Moreover, women misunderstood the application of the BFI ten steps policy as recommended by WHO within public Saudi hospitals (30). They interpreted the implementation of the policy as maternity caregiver neglect and carelessness, which was accentuated in women's words describing their experiences. Having their babies with them 24 hours and the fact that there is no bottle feeding provided to babies are the reasons causing women's misinterpretation and dissatisfaction with birthing experiences. Changing this policy is not the answer. However, women need to be informed about this policy early during pregnancy, and they must be educated why and how the application of this policy is important (30). This information can be delivered to pregnant women during antenatal education sessions, which will prepare them to accept the care delivered to them later and protect the staff from being misinterpreted.
This study is the first to explore women's birthing experiences in public hospitals in Saudi Arabia. Women have highlighted their needs for better, more satisfying birthing experiences. The overarching need for all women is to be cared for by supportive cooperative positive maternity care providers who deliver safe birth care. In addition to the staff support, women were looking for family support throughout labour and birth as this is not currently an option for them in most public hospitals in Saudi Arabia while it was one of the major women's claims. Furthermore, women showed their demand for more information about labour and birth, that could be fulfilled with frequent accessible affordable antenatal educational classes. This demand also requires continuous explanation and consultation from the staff during labour and birth. This research sets off the base for further research reporting Saudi women's perspectives, voices and experiences regarding maternity care they receive.

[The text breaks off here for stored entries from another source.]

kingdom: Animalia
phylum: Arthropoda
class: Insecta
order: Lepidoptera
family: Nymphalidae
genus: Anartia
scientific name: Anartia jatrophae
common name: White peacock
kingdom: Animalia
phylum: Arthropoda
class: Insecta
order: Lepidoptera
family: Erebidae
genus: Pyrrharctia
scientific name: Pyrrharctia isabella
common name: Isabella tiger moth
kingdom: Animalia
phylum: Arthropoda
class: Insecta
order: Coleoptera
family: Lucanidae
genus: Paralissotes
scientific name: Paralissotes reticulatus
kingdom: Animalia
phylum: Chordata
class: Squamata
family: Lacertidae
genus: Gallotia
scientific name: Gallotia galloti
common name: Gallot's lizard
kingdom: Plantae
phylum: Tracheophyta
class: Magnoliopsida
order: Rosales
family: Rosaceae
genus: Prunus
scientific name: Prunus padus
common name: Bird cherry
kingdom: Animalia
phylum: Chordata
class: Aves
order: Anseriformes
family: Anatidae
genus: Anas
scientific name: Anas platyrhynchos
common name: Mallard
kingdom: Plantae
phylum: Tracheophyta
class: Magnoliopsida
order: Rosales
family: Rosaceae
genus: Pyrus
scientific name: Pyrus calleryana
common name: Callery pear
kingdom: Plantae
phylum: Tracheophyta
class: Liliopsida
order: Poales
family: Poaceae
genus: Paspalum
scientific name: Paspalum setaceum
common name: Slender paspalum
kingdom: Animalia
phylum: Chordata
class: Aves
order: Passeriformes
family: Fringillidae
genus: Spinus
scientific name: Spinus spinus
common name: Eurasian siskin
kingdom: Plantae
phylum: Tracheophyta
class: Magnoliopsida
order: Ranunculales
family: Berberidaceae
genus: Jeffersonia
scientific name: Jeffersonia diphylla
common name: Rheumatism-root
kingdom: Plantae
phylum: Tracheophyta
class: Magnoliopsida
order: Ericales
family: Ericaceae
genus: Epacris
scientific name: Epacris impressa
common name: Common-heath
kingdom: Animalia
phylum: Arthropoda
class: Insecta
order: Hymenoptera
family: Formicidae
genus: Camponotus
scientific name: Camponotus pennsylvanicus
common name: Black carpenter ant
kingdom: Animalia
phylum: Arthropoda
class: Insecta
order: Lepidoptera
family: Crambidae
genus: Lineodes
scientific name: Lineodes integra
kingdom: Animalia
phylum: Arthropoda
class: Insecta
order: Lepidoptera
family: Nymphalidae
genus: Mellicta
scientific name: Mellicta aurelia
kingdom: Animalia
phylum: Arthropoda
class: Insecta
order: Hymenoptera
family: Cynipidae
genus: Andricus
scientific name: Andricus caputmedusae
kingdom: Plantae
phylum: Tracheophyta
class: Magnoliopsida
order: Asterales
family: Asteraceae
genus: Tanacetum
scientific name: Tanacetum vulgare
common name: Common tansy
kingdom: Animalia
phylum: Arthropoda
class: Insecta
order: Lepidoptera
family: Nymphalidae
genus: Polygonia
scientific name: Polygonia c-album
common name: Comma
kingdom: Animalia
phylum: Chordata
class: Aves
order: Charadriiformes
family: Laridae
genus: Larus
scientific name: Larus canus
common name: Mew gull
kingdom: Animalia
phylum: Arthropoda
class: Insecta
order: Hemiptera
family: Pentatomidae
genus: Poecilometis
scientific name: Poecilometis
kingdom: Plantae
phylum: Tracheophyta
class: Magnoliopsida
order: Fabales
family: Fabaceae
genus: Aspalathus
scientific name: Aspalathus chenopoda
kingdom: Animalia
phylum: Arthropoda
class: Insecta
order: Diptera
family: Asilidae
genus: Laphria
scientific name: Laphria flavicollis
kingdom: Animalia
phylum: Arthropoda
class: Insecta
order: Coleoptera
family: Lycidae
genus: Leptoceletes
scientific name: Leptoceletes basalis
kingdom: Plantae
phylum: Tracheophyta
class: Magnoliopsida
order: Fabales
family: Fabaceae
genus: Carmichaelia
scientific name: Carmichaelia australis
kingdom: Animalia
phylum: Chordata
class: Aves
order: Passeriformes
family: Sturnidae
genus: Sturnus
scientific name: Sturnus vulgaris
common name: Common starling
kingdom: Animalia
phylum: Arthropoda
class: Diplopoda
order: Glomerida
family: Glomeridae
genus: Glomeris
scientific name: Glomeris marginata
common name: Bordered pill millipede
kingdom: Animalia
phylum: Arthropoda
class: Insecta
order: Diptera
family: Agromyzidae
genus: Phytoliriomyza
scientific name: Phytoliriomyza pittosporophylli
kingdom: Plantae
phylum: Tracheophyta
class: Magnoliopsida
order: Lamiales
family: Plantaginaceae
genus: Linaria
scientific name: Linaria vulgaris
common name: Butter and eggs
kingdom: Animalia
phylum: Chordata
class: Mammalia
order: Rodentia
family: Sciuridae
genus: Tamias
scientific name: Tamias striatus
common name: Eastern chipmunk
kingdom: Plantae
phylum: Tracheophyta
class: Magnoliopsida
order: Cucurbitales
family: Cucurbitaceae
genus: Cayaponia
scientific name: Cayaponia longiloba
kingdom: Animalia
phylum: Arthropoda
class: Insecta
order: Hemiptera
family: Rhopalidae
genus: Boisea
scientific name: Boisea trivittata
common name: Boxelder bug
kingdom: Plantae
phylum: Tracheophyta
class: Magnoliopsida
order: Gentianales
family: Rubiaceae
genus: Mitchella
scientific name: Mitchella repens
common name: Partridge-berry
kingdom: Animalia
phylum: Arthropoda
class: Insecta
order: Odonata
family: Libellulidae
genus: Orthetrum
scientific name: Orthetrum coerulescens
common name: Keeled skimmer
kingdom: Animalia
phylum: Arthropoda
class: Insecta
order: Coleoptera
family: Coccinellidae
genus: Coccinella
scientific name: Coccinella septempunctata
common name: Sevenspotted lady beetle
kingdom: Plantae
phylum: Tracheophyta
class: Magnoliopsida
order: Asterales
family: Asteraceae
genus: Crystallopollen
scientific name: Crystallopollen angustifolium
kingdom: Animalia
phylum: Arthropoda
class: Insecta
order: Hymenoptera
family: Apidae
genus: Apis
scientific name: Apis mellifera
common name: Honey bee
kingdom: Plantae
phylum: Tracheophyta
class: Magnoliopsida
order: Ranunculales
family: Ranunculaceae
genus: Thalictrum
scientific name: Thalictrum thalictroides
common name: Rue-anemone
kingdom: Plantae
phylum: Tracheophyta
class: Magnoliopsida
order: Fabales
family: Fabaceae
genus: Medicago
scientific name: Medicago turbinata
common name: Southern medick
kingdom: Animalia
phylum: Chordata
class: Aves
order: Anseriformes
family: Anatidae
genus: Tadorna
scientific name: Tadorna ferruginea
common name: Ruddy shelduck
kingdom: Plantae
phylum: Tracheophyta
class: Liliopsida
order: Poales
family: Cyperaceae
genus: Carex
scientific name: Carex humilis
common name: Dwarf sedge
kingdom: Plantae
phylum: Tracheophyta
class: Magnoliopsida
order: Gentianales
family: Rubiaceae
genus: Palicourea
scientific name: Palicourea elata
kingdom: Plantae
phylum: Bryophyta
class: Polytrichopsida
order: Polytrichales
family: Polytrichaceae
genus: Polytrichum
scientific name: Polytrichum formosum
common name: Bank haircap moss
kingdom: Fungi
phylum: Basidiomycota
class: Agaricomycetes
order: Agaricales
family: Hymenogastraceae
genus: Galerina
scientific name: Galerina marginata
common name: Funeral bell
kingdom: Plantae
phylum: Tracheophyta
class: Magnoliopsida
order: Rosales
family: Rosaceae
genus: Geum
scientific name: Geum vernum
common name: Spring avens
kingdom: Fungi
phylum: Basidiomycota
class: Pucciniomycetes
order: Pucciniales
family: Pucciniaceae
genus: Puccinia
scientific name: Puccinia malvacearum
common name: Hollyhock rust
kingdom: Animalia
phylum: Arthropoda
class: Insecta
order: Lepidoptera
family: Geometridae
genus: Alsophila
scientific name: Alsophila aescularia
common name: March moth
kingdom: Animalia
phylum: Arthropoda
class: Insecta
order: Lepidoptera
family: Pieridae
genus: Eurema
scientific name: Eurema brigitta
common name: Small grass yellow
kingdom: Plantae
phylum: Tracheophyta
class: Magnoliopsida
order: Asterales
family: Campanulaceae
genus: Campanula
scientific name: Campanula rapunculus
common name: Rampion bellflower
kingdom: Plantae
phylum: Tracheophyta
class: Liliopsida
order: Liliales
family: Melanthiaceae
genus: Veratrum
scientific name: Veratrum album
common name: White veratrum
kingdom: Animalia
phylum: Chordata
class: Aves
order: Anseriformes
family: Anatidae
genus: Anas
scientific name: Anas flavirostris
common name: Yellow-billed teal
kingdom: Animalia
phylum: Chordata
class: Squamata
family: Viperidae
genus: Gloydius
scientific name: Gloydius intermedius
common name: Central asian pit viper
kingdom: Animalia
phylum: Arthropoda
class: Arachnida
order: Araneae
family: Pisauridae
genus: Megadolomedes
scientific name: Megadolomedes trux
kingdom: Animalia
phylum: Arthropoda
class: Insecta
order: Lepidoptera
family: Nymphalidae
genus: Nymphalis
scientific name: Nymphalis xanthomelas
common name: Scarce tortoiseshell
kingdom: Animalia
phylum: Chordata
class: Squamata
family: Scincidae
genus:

The limitation of this study is that the sample excludes women who do not read or write Arabic. Also, while this study was conducted within three large public maternity hospitals that have high birth rate, this is limiting the representativeness of the sample of the study.

Conclusion
Maternity care policy makers and maternity care providers in Saudi Arabia have to consider empowering childbearing women and ensuring safe motherhood. This can be accomplished by reviewing and updating maternity policies with women's preferences and latest up to date research evidence. This study provides findings that focus on empowering women throughout labour and birth with the staff and family support, adequate education and explanation, and availability of choices. The main updates that this study could add are introducing ante-natal educational classes during pregnancy, explaining and consulting women about everything.

Acknowledgements and Disclosures
The authors wish to acknowledge and thank every woman who spent her time writing or conversing with researcher and sharing her birthing experience.